Nvidia's monstrous new Titan X graphics card stomps onto the scene, powered by Pascal

From PC World: Today, a new Titan enters the next-gen graphics war. But while Nvidia’s new Titan X Pascal is no doubt the most potent gaming hardware ever released—the Titan X page on GeForce.com is plastered with lofty gaming performance claims—you won’t find too many reviews of the graphics card hitting the streets today. Instead, Nvidia’s focusing more on the graphics card’s use for professional deep-learning AI applications.

The Titan series has always been designed to bridge the gap between the consumer-centric GeForce lineup and pricier Quadro professional cards. The new Titan X Pascal, which gets its name from Nvidia’s cutting-edge 14nm Pascal graphics architecture, delivers 11 teraflops for single-precision floating-point performance. But Nvidia’s decision to surprise launch this card during an AI meetup in San Francisco, combined with its touted 44 TOPS INT8 performance—a new deep learning inferencing instruction—shows that the company expects the new Titan X to be used to bolster neural networks and machine learning.

Make no mistake: Nvidia is pushing this new Titan as a compute card first and foremost.
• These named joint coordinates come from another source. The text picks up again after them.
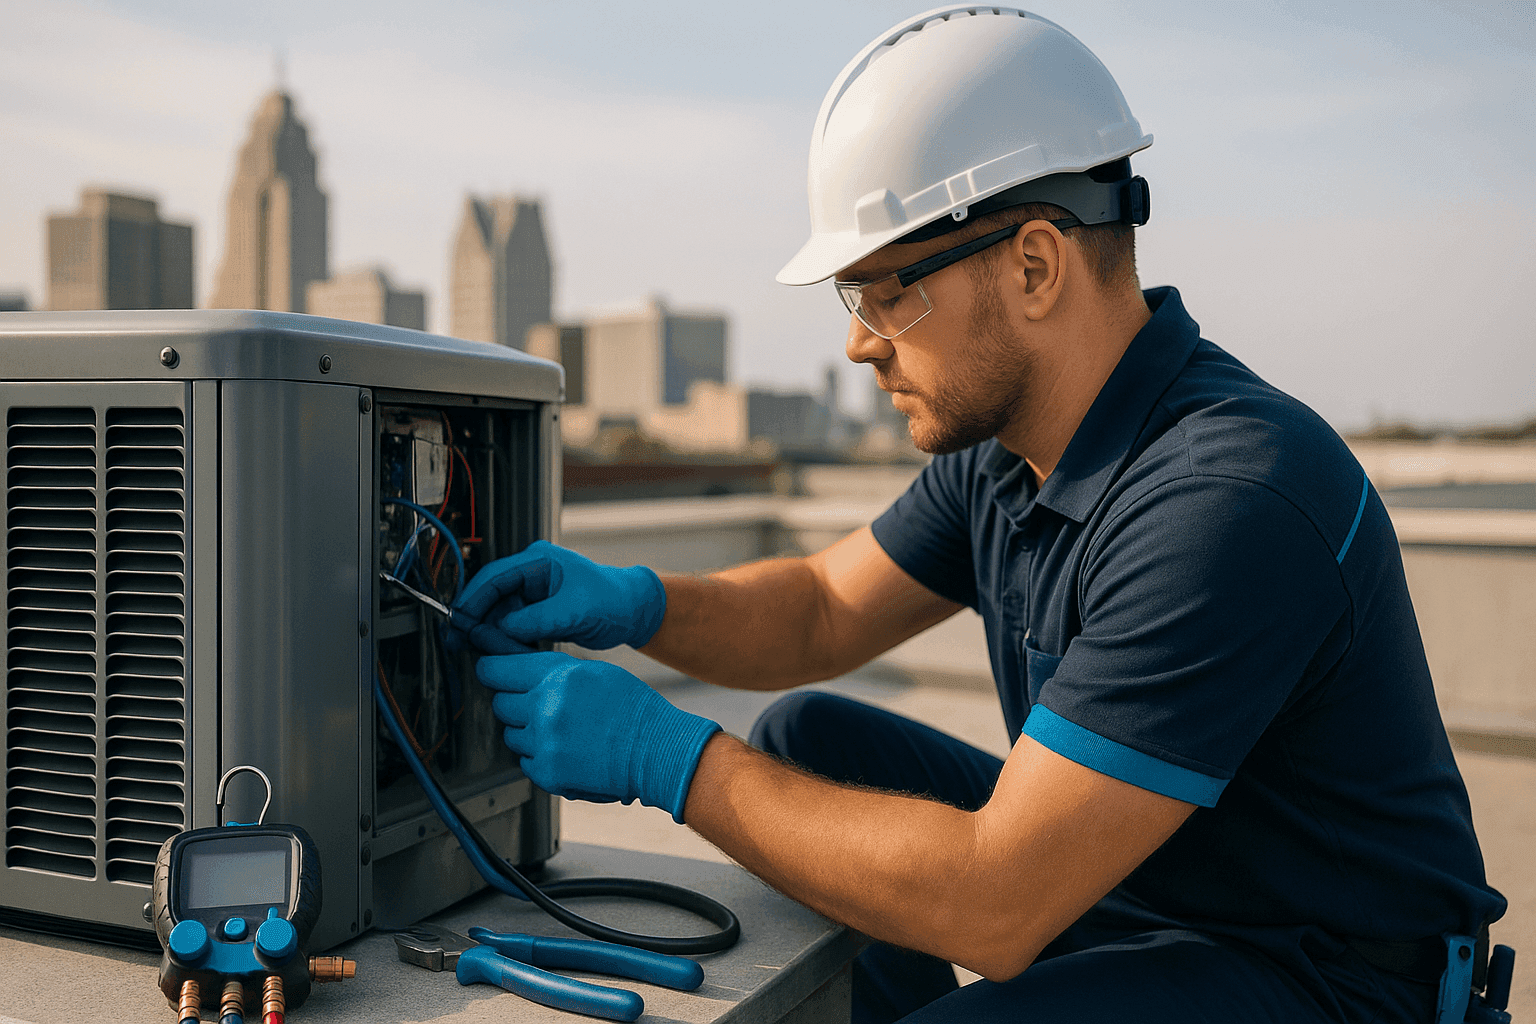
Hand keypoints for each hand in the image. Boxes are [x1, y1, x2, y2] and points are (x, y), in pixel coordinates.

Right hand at [449, 541, 665, 653]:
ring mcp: (534, 594)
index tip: (459, 621)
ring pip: (499, 614)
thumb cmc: (613, 600)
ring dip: (492, 634)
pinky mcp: (537, 613)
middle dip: (477, 620)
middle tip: (462, 643)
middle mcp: (532, 574)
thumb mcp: (575, 610)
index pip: (493, 577)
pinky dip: (507, 641)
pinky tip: (505, 653)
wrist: (633, 612)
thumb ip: (537, 619)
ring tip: (489, 653)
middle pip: (491, 597)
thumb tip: (502, 629)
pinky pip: (512, 626)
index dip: (472, 599)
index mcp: (538, 561)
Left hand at [478, 652, 720, 822]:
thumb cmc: (631, 709)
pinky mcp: (548, 772)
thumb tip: (518, 668)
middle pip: (500, 703)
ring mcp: (545, 743)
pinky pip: (525, 761)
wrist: (655, 749)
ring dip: (528, 732)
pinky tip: (567, 750)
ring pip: (511, 734)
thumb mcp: (593, 672)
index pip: (497, 669)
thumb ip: (553, 671)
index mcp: (557, 677)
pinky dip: (540, 757)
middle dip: (514, 702)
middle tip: (538, 705)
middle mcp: (545, 708)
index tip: (492, 671)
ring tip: (561, 730)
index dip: (491, 669)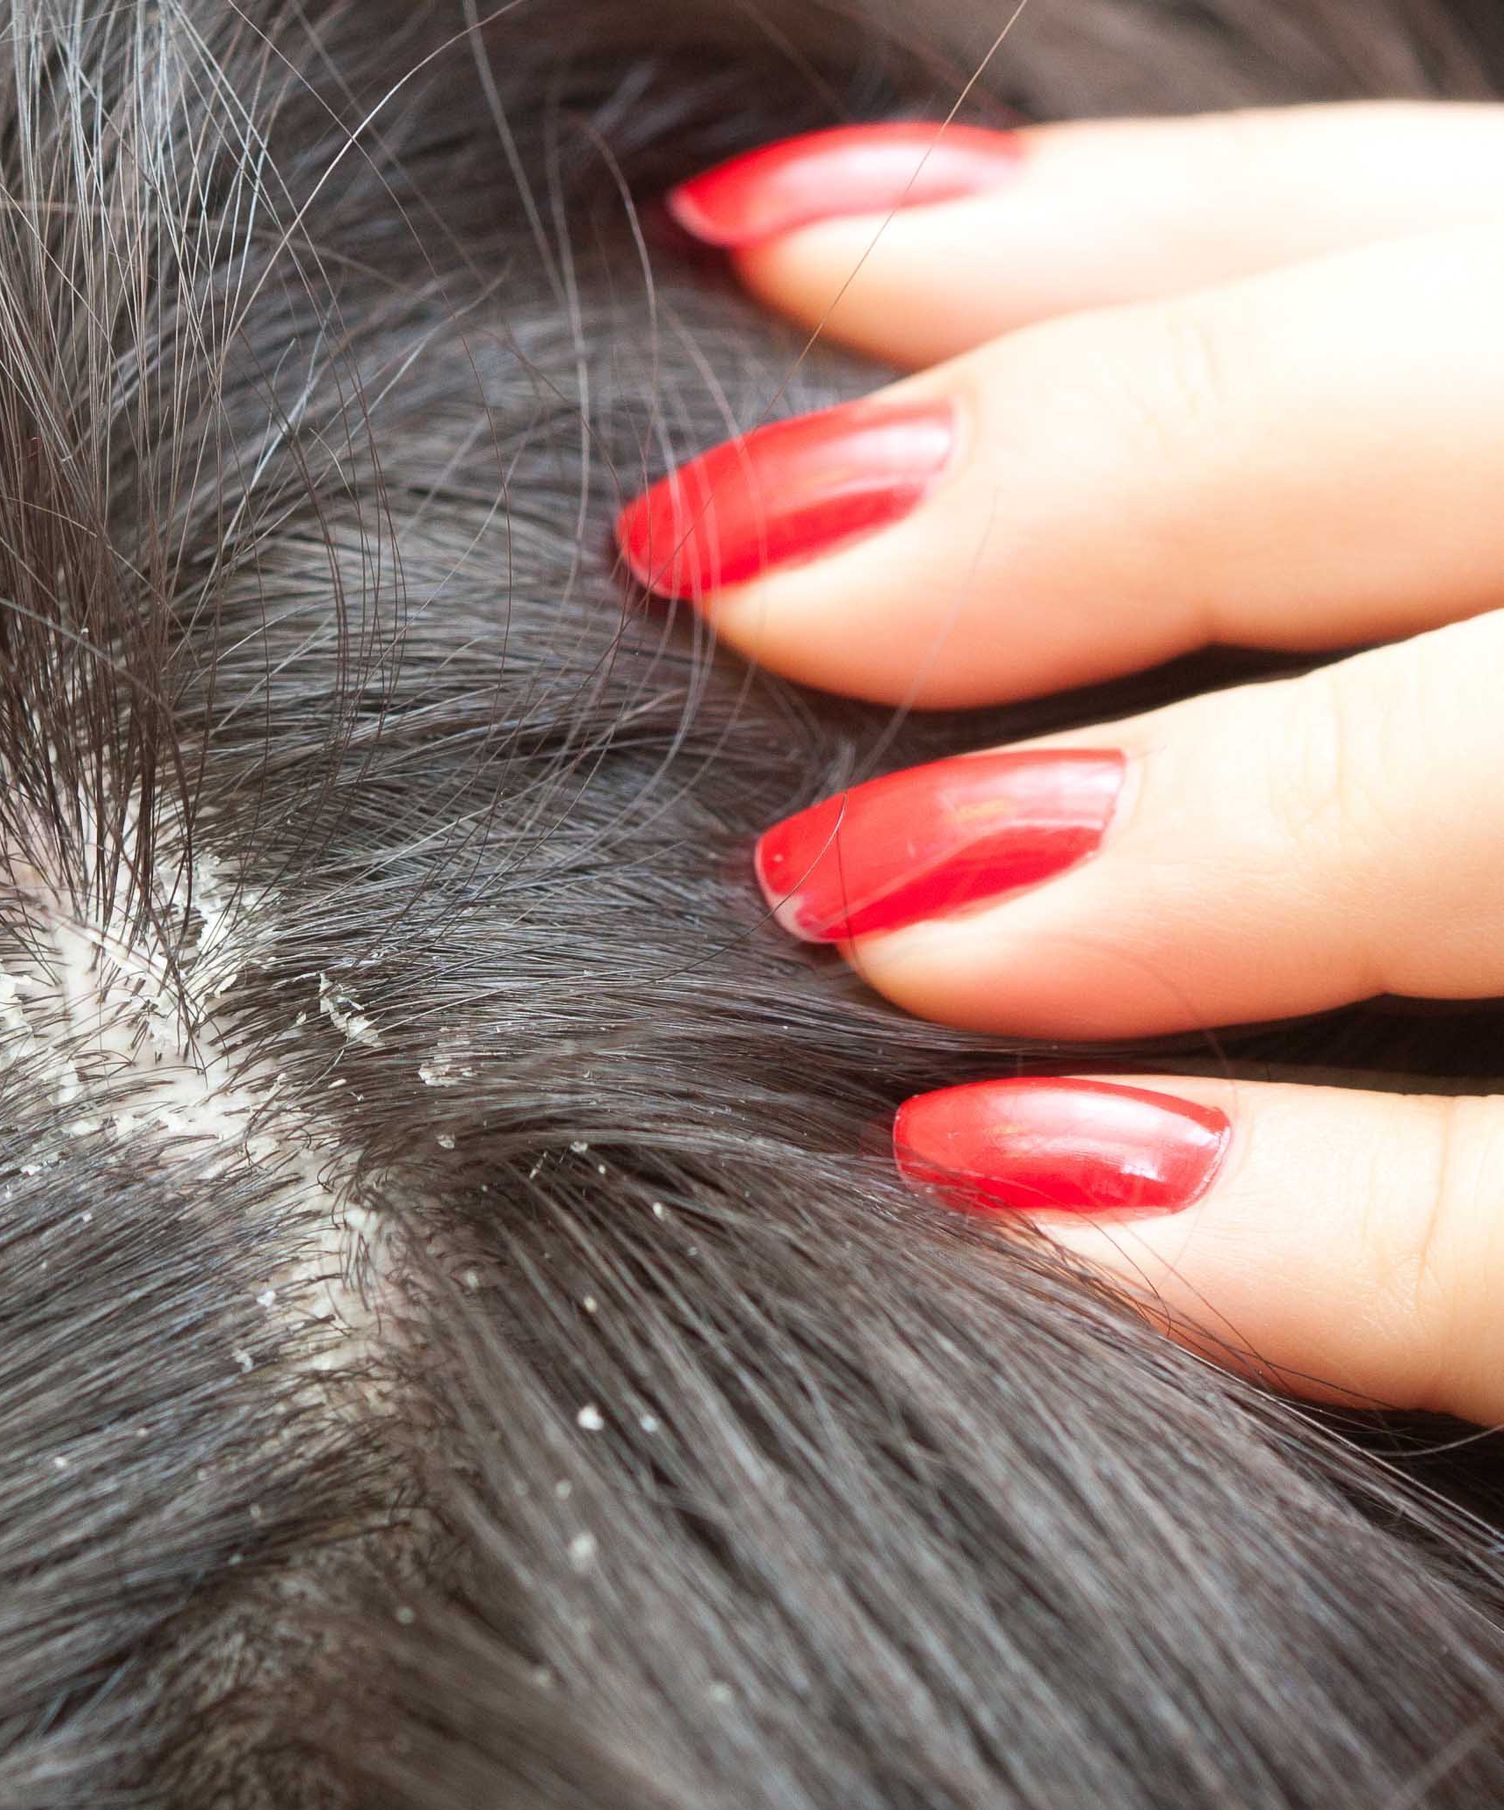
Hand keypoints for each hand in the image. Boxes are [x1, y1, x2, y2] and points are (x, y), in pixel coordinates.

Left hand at [617, 105, 1503, 1423]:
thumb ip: (1353, 537)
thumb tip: (909, 383)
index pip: (1459, 240)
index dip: (1128, 230)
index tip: (785, 253)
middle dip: (1115, 461)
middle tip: (735, 556)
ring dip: (1201, 831)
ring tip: (863, 911)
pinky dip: (1312, 1222)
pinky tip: (1022, 1203)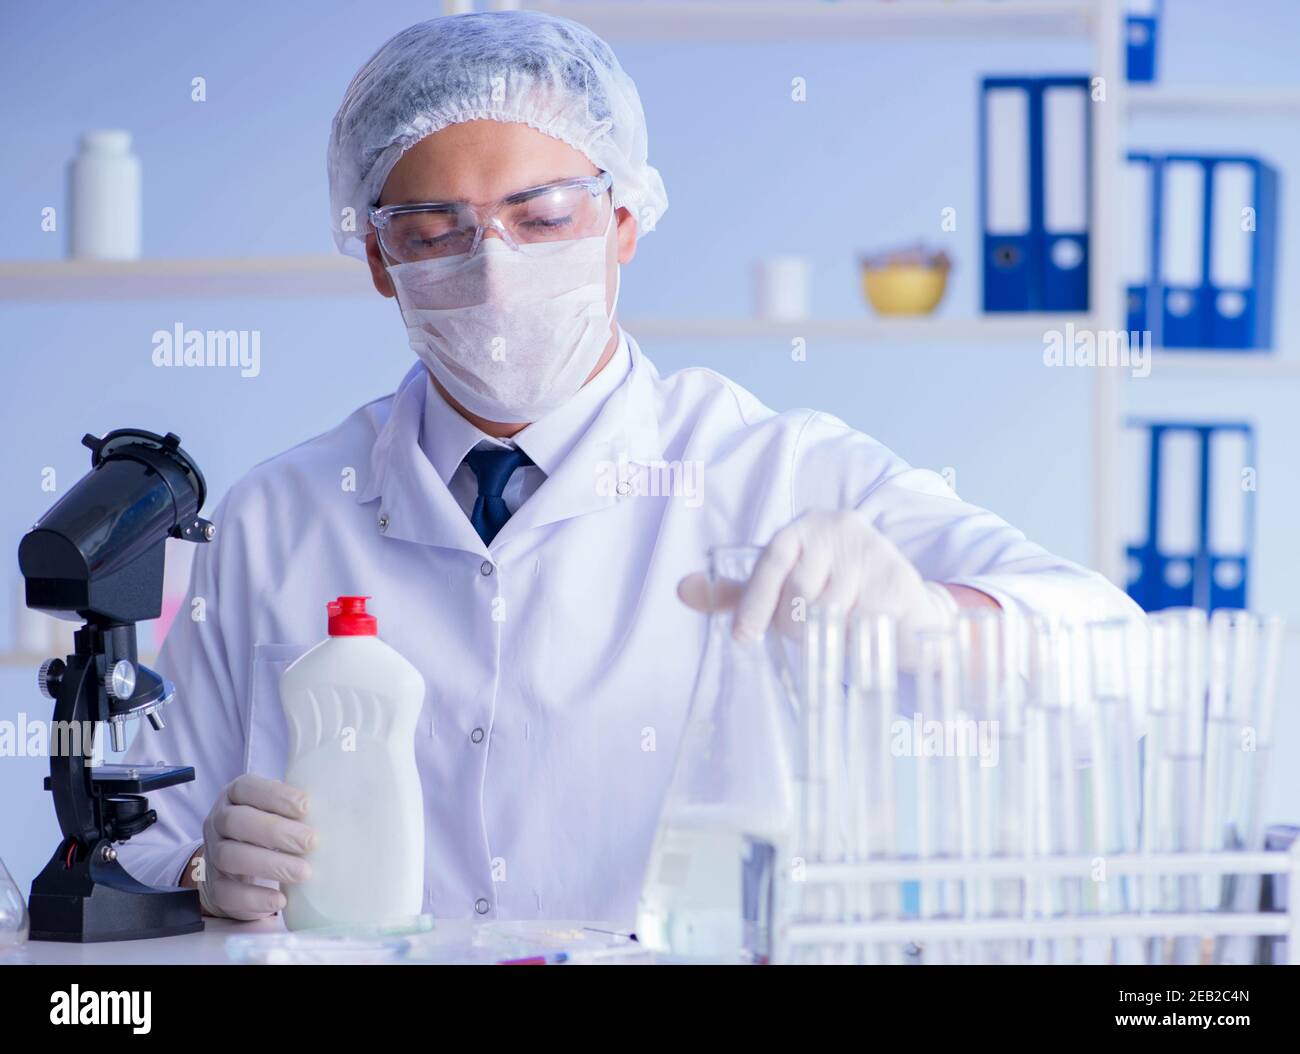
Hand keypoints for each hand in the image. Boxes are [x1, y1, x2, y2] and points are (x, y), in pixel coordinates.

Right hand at [193, 774, 316, 919]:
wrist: (236, 869)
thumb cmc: (270, 829)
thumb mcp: (279, 811)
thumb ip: (297, 808)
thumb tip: (339, 809)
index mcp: (235, 796)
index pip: (246, 788)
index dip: (275, 795)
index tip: (307, 806)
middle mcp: (218, 821)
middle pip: (236, 822)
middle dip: (276, 831)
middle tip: (311, 842)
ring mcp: (212, 854)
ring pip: (230, 856)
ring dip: (270, 864)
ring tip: (304, 872)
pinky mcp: (215, 887)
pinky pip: (226, 893)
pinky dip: (255, 898)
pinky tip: (281, 900)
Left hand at [678, 509, 959, 642]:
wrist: (901, 609)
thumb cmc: (834, 595)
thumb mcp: (784, 591)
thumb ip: (738, 593)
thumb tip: (682, 590)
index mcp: (806, 526)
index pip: (772, 559)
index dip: (755, 600)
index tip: (743, 637)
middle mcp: (839, 527)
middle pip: (798, 590)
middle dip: (794, 625)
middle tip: (806, 633)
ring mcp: (872, 550)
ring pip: (828, 610)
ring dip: (826, 634)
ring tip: (837, 631)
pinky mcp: (897, 579)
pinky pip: (860, 621)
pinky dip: (855, 637)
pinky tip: (861, 631)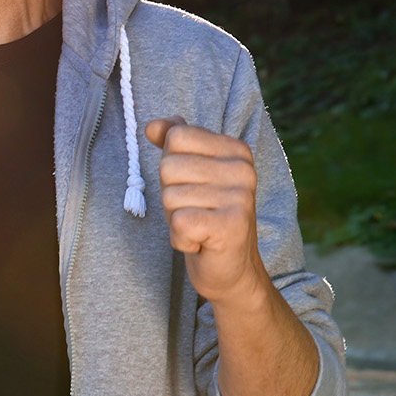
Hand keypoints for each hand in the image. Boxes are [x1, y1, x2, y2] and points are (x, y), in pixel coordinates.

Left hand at [145, 116, 267, 307]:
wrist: (232, 270)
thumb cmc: (206, 217)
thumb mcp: (189, 175)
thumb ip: (173, 144)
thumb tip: (152, 125)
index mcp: (236, 150)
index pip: (176, 137)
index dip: (171, 167)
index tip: (192, 187)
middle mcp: (243, 169)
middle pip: (168, 166)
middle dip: (170, 195)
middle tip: (195, 212)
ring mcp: (240, 198)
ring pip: (170, 196)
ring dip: (175, 219)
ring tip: (199, 227)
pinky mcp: (230, 226)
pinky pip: (178, 222)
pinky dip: (180, 238)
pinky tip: (200, 242)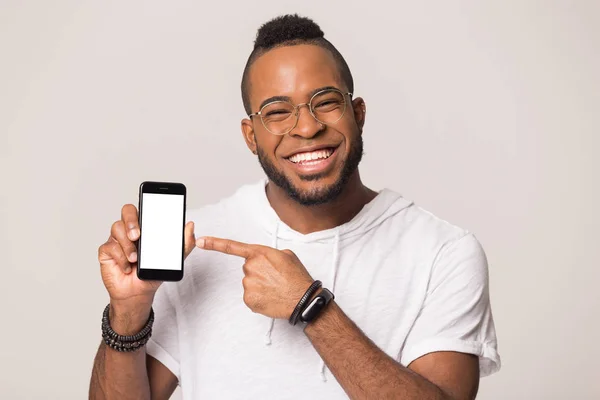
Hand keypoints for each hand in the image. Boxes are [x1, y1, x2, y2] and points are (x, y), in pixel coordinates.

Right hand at [97, 204, 195, 308]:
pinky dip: (120, 258)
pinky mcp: (107, 251)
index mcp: (146, 227)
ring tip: (135, 259)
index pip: (145, 207)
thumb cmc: (152, 273)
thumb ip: (184, 243)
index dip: (146, 202)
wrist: (138, 293)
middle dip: (131, 220)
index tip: (152, 209)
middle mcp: (130, 229)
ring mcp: (117, 239)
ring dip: (127, 244)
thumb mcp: (173, 259)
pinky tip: (127, 267)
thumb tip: (190, 225)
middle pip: (127, 210)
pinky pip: (110, 247)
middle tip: (137, 235)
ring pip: (117, 228)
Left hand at [196, 237, 314, 318]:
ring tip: (275, 288)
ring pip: (249, 283)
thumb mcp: (287, 256)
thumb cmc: (297, 277)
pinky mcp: (248, 299)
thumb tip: (266, 260)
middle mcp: (250, 267)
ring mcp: (248, 284)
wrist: (303, 299)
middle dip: (259, 272)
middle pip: (248, 268)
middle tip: (275, 278)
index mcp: (259, 253)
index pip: (232, 247)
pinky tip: (271, 297)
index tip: (201, 241)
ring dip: (260, 285)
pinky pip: (250, 296)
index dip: (214, 243)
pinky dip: (259, 297)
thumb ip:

But most people reading PCWorld aren’t data scientists. Most people want to know how much ass the Titan X Pascal kicks in games.

The Titan X Pascal packs in 3,584 CUDA cores with a 1,417MHz base and 1,531 boost clock. That’s a face-melting half a gigahertz faster than the older Maxwell GPU-based Titan X, roughly speaking, and more than 1,000 CUDA cores greater than the ferocious new GeForce GTX 1080, which also uses Nvidia’s Pascal architecture.